Back in the pre-agile days when our projects were planned around component pieces of the architecture, “value” was a meaningless concept. The whole project had a value, but day-to-day that didn’t help us prioritise our work – from inside the plan it was impossible to judge whether my database stored procedure was contributing more value than your pricing component – without one, the other would simply not function.

As we started to plan around small deliverables like user stories, the concept of value came to the fore. Suddenly it was obvious that the “file saving” feature was much more valuable than the “conditional formatting” feature. This helped us immensely – we could prioritise our work around this value, and as a result actually felt the glow from knowing that the work we were doing was worthwhile, valuable even.

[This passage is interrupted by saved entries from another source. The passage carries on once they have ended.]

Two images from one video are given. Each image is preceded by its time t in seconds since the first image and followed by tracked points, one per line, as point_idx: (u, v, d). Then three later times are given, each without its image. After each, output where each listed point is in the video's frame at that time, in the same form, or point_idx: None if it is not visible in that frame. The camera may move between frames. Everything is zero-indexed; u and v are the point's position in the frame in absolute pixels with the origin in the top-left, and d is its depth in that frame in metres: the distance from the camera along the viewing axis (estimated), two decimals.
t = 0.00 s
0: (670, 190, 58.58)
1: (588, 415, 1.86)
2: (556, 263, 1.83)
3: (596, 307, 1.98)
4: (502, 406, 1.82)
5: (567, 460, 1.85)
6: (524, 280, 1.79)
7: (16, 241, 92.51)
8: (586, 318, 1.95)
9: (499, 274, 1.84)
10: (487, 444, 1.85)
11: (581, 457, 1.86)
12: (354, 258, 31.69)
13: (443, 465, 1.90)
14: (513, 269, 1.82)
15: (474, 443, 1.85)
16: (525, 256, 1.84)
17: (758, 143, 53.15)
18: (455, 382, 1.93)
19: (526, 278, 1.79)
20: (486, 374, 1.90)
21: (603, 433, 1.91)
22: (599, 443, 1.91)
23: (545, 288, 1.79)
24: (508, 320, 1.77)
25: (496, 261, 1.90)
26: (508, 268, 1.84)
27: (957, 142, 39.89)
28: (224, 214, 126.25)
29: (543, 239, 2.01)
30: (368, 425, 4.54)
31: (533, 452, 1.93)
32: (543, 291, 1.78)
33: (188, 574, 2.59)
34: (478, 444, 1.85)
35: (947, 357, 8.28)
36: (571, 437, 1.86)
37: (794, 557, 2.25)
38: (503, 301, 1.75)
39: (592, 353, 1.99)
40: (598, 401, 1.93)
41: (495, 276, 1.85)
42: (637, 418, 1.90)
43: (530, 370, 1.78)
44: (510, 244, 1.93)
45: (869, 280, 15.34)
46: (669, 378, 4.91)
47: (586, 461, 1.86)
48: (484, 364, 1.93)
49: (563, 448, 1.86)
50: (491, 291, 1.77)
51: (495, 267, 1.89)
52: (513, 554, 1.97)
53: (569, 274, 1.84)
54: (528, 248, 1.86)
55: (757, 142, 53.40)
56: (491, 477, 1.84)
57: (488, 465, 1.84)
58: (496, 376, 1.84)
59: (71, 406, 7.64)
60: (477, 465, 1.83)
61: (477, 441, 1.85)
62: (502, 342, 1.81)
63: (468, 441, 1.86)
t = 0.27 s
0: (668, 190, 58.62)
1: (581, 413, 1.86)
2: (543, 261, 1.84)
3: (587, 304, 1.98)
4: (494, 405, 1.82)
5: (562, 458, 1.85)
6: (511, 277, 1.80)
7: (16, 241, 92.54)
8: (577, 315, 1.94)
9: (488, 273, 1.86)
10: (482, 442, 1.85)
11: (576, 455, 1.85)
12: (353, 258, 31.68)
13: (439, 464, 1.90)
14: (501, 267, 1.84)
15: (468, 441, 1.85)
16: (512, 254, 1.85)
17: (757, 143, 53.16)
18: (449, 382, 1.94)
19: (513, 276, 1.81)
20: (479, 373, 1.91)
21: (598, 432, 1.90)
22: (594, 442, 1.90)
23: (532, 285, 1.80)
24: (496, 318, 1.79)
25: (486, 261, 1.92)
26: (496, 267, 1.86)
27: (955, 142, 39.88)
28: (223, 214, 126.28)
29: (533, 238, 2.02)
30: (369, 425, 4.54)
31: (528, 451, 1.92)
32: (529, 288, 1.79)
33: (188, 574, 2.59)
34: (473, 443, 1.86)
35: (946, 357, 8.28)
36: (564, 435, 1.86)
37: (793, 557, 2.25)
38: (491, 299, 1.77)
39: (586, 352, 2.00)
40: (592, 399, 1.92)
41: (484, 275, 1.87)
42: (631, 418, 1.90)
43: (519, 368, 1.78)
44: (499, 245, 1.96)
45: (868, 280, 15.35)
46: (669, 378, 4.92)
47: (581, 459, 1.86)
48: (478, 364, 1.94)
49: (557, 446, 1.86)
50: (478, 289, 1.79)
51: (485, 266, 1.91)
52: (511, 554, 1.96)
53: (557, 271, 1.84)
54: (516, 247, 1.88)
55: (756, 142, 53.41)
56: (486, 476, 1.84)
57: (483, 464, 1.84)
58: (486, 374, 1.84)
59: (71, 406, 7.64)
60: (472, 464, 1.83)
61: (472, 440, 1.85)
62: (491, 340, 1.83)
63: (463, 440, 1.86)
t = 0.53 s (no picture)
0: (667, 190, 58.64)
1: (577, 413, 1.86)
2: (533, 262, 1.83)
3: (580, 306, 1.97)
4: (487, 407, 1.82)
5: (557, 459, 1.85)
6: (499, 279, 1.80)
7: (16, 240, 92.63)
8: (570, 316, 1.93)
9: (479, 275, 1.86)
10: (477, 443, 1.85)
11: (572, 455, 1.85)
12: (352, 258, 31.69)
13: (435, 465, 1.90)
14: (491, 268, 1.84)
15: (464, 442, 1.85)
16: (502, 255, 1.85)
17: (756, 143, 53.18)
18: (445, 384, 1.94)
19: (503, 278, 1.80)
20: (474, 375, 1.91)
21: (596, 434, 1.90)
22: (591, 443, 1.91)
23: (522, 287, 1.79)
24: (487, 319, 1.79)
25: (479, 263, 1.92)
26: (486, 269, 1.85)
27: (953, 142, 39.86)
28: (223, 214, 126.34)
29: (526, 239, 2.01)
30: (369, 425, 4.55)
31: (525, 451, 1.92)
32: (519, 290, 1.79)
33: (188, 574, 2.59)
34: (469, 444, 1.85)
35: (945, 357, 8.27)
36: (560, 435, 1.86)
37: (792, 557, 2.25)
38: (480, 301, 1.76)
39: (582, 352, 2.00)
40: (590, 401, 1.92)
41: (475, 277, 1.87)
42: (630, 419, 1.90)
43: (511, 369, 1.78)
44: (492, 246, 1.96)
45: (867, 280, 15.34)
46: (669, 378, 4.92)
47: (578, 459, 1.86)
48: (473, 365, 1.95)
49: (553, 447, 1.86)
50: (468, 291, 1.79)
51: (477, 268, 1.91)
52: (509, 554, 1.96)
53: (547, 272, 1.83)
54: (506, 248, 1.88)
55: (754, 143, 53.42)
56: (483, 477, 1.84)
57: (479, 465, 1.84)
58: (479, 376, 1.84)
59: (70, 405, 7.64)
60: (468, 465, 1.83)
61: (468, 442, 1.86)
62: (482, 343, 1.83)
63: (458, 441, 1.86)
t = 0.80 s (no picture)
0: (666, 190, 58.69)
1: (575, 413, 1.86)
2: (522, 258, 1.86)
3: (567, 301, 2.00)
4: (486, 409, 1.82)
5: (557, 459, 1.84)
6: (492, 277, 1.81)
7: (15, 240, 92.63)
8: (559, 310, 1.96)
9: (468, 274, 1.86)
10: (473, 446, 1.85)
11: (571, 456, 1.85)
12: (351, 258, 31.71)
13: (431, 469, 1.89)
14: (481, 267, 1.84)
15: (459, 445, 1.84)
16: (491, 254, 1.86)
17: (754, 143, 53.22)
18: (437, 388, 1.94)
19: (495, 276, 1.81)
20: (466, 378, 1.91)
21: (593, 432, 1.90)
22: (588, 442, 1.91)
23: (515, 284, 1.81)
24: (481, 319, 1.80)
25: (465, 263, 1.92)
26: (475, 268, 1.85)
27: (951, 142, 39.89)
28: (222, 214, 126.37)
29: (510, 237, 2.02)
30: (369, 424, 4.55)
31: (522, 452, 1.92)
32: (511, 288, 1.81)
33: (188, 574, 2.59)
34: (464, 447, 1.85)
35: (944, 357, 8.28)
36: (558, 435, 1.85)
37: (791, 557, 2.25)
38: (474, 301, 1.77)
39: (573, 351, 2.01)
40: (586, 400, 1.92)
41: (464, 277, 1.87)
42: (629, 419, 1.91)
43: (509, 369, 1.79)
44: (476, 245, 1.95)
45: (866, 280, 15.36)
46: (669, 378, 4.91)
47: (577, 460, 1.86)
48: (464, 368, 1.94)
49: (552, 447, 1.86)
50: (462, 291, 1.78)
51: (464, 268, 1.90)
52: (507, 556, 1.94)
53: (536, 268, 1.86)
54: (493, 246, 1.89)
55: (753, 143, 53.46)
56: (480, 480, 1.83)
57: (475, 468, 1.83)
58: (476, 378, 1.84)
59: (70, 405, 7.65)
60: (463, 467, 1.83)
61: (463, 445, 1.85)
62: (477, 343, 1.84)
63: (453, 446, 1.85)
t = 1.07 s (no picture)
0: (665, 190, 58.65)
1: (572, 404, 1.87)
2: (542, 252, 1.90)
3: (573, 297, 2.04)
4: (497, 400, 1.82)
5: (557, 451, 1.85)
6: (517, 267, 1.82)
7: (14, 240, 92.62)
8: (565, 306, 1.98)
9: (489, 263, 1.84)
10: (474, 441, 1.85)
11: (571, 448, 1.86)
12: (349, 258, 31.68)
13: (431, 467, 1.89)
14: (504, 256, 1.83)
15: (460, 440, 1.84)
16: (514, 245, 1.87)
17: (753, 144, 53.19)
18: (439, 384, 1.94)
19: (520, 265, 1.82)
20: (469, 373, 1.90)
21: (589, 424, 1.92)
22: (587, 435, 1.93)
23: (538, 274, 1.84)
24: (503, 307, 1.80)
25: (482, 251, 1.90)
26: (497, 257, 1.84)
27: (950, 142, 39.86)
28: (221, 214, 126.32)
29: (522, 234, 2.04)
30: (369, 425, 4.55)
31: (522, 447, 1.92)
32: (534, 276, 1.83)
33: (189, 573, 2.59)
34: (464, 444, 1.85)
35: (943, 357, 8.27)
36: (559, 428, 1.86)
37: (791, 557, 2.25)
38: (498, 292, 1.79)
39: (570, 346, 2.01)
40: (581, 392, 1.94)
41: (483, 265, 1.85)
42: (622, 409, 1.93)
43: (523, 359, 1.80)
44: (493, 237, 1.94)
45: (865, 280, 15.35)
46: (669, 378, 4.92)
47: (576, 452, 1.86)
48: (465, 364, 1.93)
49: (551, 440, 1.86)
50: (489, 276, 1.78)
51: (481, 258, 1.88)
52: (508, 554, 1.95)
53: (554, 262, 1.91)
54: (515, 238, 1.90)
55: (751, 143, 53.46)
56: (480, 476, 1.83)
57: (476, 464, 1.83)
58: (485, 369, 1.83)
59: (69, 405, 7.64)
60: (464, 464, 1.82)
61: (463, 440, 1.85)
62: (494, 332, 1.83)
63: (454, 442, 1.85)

Now that value has become a first-class concept to software development teams, what happens when it becomes an obsession? When managers who can now measure value and velocity start to compare teams, or offer them incentives to deliver more, faster? When we as developers get so driven and focussed on the delivery of value that we forget to design, refactor, consolidate, reflect, and sharpen our tools? When we forget to go home on time?

We get burned out.

As ever, it’s the responsibility of the developers (and their leaders) to stand firm and hold on to the space and time that they need to do their work at a sustainable pace. Not all the hours you spend in a day – tidying up the build scripts, writing a code generator, cleaning up a library so you can release it as open source – can or should be directly attributed to the value they will immediately offer to the business. That’s not to say we should spend our days idling, but that we should maintain a level of self-respect in everything that we do.